L’Etat post colonial a fait la preuve de son inefficacité dans la conduite du développement, par la dilapidation des ressources rares (énergie fossile, terres agricoles, force de travail, etc…), la démobilisation de la population et la fragilisation des institutions minées par la corruption et le népotisme. L’Etat en Algérie est à réinventer. « Quand dans l’œuf, le poussin arrive à maturité, s’il veut vivre, il doit briser la coquille. Or les jeunes veulent vivre. Evidemment la coquille résiste mais le poussin s’agite depuis longtemps mais il naîtra… ». Et il naîtra sur ses deux pattes. Il marche avec ses deux pieds (la fille et le garçon, l’étudiant et l’analphabète, le chômeur et le travailleur) et non sur son ventre en rampant (comme ce fût le cas de leurs aînés sur une très longue période).. Il est né un certain 22 février 2019. Il ne cesse de marcher contre vents et mares. C’est une bénédiction divine. Le monde ne cesse de s’interroger sans trouver une réponse plausible. Nul ne peut s’opposer à la marche de l’histoire, ni la force, ni la ruse, ni l’argent, ni la convergence d’intérêts matériels des grandes puissances Ils sont éphémères. Les civilisations sont mortelles.

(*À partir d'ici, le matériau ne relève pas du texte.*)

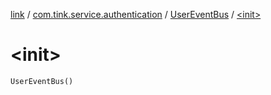 [link](../../index.md) / [com.tink.service.authentication](../index.md) / [UserEventBus](index.md) / [&lt;init&gt;](./-init-.md)

# &lt;init&gt;

`UserEventBus()`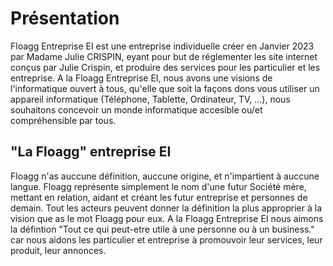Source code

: # Présentation
Floagg Entreprise EI est une entreprise individuelle créer en Janvier 2023 par Madame Julie CRISPIN, eyant pour but de réglementer les site internet conçus par Julie Crispin, et produire des services pour les particulier et les entreprise.
A la Floagg Entreprise EI, nous avons une visions de l'informatique ouvert à tous, qu'elle que soit la façons dons vous utiliser un appareil informatique (Téléphone, Tablette, Ordinateur, TV, ...), nous souhaitons concevoir un monde informatique accesible ou/et compréhensible par tous.
## "La Floagg" entreprise EI
Floagg n'as auccune définition, auccune origine, et n'impartient à auccune langue. Floagg représente simplement le nom d'une futur Société mère, mettant en relation, aidant et créant les futur entreprise et personnes de demain. Tout les acteurs peuvent donner la définition la plus approprier à la vision que as le mot Floagg pour eux.
A la Floagg Entreprise EI nous aimons la défintion "Tout ce qui peut-etre utile à une personne ou à un business." car nous aidons les particulier et entreprise à promouvoir leur services, leur produit, leur annonces.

Le Hirak est sorti des stades ayant longtemps servi de réceptacles des frustrations et des humiliations des jeunes désespérés poussés à la drogue et au suicide et non des bureaux climatisés et des salons feutrés des élites se qualifiant de militantes et se donnant le titre honorifique d’intellectuelles discourant autour d’un thé à la menthe agrémenté de petits fours faits maison. « Mangeant avec le loup et pleurant avec le berger ». Il est vrai que nous sommes tous intéressés par la « zerda » mais personne n’est concerné par une « touiza » (échange d’idées ou entraide sociale).